### DIRECTIONS FOR THIS TASK
Return everything from "JS: I started" down to "such as leaves." in the artist interview, copied word for word.

TEXT BLOCK START

YS: You include multiple works from your ongoing project 81 Chapters in this show. Can you speak about how you started this series?

JS: I started this series over a decade ago when I began studying psychology. However, I had the idea for this project when I traveled to Taiwan right before moving to New York. In this sculptural series, I hand-cut text from translated chapters of this book, turning each chapter into a sculptural form. It has been a way to engage with the philosophical ideas of the text, which advocate for harmony with nature and adapting to change. This project also examines the act of translation and the limiting nature of language.

YS: It’s interesting to see the evolution within this series. In your recent pieces, we see the inclusion of objects from nature, such as leaves.

JS: When I moved to Cambridge for a post-doc at Harvard, I was inspired by the environment I was in and wanted to incorporate it into these pieces. I would collect leaves, branches, and flowers on my walks, then coat them in resin. I also started to use string to create geometrical lines in the work, which I thought of as referencing the linear thinking involved in science.

TEXT BLOCK END
EXTRACTED INFORMATION START

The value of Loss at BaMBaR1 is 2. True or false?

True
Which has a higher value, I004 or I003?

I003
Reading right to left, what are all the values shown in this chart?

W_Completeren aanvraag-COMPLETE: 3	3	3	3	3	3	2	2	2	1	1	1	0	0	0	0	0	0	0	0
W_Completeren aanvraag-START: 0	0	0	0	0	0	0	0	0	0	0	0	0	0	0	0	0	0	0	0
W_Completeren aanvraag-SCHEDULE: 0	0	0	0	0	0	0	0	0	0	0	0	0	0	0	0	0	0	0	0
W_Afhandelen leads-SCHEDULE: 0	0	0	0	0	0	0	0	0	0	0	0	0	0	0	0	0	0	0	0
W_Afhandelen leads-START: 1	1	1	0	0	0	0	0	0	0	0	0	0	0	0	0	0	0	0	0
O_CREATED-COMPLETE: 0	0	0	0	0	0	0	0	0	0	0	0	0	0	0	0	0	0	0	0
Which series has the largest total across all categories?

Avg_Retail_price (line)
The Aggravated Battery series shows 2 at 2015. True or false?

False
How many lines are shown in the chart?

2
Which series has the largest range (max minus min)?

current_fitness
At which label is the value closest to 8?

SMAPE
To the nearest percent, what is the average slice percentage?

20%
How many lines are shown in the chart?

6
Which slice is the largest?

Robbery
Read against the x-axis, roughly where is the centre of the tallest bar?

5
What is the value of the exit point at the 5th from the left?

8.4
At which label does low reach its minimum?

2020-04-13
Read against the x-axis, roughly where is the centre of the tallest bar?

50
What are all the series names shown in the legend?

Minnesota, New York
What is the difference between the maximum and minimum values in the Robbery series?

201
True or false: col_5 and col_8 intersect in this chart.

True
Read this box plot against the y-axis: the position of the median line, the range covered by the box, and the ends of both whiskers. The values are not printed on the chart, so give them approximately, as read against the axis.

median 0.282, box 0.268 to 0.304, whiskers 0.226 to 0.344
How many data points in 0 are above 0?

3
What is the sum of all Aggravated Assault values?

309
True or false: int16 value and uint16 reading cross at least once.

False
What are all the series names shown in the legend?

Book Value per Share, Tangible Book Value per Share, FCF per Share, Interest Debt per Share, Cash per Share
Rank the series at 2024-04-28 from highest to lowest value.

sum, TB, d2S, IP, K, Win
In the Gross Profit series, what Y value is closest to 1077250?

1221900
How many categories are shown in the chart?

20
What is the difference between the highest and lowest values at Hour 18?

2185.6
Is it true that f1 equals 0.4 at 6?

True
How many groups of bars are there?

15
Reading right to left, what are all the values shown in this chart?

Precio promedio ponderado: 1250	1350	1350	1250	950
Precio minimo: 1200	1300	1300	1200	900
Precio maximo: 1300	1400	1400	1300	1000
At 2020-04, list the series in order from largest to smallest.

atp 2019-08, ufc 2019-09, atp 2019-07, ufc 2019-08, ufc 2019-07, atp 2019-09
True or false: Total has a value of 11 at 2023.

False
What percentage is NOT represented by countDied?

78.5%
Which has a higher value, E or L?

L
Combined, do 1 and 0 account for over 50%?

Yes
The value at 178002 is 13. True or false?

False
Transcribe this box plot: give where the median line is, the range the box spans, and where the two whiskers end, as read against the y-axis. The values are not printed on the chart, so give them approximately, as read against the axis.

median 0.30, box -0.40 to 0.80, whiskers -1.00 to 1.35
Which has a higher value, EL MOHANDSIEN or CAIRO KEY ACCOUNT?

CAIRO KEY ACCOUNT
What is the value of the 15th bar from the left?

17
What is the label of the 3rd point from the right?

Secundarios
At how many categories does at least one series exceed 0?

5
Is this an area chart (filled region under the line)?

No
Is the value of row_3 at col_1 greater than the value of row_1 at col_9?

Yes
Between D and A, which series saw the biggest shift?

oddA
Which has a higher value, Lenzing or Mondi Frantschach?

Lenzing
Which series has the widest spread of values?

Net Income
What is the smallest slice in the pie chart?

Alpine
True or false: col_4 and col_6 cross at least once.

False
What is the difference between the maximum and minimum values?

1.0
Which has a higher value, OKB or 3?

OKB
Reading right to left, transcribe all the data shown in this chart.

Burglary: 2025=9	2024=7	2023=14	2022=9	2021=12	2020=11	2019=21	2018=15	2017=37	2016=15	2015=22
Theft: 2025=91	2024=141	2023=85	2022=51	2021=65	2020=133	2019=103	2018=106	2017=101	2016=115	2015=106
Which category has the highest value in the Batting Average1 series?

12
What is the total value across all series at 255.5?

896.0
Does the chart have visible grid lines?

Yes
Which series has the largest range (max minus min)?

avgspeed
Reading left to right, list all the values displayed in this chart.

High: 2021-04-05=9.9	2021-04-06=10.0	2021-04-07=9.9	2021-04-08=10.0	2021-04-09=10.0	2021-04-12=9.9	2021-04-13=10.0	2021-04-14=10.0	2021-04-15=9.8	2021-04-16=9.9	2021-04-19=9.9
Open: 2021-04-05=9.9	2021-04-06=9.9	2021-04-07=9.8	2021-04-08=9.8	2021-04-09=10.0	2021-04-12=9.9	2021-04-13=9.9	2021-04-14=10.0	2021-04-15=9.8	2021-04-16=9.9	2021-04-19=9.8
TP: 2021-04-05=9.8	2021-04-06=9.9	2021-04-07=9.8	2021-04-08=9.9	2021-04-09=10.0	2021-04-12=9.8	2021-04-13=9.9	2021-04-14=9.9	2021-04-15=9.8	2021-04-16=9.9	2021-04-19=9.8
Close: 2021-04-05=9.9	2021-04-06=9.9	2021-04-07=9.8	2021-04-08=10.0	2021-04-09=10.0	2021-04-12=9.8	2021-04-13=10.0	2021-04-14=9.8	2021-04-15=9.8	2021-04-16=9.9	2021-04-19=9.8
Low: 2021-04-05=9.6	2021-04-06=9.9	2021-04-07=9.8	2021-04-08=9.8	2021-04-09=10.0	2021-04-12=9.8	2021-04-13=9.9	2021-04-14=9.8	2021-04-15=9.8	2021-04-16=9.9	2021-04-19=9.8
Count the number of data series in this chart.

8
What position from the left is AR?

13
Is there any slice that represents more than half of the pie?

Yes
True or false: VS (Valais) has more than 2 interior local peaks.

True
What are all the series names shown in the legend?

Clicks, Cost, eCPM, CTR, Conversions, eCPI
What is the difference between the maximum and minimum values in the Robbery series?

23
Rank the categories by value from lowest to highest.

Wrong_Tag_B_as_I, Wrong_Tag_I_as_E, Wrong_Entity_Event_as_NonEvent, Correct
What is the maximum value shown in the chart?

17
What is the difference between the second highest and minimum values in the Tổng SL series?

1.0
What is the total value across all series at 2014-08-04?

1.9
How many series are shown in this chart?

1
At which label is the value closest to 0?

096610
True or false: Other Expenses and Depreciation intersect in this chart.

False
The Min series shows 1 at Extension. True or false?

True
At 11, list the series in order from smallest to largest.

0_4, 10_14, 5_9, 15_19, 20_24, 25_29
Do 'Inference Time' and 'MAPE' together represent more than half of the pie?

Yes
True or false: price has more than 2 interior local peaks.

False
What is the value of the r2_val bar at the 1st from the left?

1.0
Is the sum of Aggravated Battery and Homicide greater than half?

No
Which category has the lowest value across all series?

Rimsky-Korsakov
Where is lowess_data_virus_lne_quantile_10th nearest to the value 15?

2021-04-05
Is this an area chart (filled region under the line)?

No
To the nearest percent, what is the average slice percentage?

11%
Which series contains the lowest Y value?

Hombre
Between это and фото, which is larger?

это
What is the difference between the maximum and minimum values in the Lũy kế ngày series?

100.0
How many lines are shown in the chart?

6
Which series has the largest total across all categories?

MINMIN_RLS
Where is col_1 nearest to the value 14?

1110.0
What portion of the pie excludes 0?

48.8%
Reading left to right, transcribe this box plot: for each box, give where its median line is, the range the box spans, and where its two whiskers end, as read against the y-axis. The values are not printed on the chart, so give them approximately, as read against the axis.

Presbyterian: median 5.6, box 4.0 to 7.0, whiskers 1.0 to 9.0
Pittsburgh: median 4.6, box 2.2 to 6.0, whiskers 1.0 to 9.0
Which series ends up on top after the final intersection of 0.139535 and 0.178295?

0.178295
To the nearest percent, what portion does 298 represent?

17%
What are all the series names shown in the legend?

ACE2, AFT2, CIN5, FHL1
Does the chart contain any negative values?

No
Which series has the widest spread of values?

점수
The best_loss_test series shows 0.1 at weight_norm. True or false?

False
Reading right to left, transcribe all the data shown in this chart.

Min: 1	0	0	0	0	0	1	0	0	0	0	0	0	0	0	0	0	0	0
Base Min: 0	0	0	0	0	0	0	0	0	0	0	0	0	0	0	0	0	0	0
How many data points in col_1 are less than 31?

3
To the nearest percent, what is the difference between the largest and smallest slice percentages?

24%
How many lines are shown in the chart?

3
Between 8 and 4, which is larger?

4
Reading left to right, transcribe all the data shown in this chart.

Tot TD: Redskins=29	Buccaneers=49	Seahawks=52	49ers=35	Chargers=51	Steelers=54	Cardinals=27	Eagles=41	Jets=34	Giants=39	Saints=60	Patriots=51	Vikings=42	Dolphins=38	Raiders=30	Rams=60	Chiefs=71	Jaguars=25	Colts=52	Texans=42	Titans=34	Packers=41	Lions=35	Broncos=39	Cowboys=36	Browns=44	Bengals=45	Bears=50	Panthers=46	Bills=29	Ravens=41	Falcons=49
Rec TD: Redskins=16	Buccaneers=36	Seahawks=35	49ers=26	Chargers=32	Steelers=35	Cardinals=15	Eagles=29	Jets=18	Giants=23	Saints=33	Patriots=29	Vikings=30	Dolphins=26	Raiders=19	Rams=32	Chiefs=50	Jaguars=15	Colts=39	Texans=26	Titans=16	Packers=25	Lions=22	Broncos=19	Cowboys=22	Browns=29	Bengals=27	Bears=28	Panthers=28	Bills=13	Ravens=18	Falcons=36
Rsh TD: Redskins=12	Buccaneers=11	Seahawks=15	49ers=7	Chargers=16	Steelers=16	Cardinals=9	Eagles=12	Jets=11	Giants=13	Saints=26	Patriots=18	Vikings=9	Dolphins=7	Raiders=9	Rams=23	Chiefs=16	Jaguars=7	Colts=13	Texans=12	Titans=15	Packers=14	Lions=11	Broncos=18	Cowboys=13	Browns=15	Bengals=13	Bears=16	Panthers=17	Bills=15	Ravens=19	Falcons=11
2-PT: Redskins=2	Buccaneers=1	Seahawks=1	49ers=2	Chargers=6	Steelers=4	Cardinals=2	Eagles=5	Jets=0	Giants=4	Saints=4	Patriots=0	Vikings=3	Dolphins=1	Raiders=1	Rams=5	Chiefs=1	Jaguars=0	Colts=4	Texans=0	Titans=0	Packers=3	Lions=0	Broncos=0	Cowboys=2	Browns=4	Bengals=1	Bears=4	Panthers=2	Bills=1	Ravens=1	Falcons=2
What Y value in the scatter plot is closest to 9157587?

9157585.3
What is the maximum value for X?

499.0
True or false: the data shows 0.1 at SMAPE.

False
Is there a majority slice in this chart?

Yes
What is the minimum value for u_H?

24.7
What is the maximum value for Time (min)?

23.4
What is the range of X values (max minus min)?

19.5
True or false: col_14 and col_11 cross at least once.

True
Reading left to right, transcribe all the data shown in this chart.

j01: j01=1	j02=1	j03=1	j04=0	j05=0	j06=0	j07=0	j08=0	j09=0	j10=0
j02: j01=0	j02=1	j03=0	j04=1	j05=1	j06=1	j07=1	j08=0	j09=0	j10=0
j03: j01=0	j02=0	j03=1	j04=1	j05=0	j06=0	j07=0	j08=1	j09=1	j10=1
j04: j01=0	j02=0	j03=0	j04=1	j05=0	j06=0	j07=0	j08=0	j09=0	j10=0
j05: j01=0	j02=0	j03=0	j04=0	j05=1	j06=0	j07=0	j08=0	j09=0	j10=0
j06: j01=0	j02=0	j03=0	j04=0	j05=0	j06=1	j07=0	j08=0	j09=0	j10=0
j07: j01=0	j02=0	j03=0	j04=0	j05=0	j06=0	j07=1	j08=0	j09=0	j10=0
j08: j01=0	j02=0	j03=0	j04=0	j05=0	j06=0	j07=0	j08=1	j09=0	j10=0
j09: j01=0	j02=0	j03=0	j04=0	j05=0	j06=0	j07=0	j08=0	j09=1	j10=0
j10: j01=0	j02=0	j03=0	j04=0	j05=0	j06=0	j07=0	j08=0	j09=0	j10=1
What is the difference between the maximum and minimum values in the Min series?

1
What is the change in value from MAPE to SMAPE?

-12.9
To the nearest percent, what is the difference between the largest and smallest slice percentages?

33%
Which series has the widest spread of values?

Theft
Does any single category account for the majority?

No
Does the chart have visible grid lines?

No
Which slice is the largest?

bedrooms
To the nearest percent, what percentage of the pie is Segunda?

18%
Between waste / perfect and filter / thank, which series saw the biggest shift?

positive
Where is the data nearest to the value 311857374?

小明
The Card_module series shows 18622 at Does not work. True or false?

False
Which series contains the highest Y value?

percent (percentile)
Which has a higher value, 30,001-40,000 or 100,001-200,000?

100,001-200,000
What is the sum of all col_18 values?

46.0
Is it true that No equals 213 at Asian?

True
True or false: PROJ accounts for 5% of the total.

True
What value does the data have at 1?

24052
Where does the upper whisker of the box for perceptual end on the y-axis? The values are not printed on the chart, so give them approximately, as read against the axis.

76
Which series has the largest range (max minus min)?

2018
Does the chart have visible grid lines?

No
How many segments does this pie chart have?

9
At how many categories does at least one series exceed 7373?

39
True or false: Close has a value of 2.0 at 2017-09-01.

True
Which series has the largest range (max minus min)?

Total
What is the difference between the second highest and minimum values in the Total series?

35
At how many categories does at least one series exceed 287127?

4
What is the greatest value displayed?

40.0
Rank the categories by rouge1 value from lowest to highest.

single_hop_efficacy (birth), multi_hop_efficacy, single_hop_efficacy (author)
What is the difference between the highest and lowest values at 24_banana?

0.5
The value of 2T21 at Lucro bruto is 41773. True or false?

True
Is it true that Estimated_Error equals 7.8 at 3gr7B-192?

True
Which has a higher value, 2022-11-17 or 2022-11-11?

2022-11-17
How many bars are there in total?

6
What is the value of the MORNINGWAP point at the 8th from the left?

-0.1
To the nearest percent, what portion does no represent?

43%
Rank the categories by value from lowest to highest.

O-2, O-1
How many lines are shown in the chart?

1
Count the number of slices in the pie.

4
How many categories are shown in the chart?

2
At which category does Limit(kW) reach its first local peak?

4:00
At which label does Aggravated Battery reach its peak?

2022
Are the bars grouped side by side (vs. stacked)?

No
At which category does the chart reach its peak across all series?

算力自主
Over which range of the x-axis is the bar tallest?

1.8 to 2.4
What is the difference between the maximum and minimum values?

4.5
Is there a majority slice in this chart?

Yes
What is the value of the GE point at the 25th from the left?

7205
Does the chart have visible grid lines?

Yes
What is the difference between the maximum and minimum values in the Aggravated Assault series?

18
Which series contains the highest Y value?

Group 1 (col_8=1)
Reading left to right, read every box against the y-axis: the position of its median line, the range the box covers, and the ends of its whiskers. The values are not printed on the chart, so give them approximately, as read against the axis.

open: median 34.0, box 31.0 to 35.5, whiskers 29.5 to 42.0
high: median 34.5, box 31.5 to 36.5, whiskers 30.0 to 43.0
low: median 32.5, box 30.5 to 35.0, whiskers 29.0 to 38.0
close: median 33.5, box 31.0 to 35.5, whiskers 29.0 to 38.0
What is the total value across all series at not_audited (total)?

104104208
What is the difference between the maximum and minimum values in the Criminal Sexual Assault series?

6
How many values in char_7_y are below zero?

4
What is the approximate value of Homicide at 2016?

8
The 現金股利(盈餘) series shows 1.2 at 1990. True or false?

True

EXTRACTED INFORMATION END

### ANSWER SECTION
JS: I started this series over a decade ago when I began studying psychology. However, I had the idea for this project when I traveled to Taiwan right before moving to New York. In this sculptural series, I hand-cut text from translated chapters of this book, turning each chapter into a sculptural form. It has been a way to engage with the philosophical ideas of the text, which advocate for harmony with nature and adapting to change. This project also examines the act of translation and the limiting nature of language.

YS: It’s interesting to see the evolution within this series. In your recent pieces, we see the inclusion of objects from nature, such as leaves.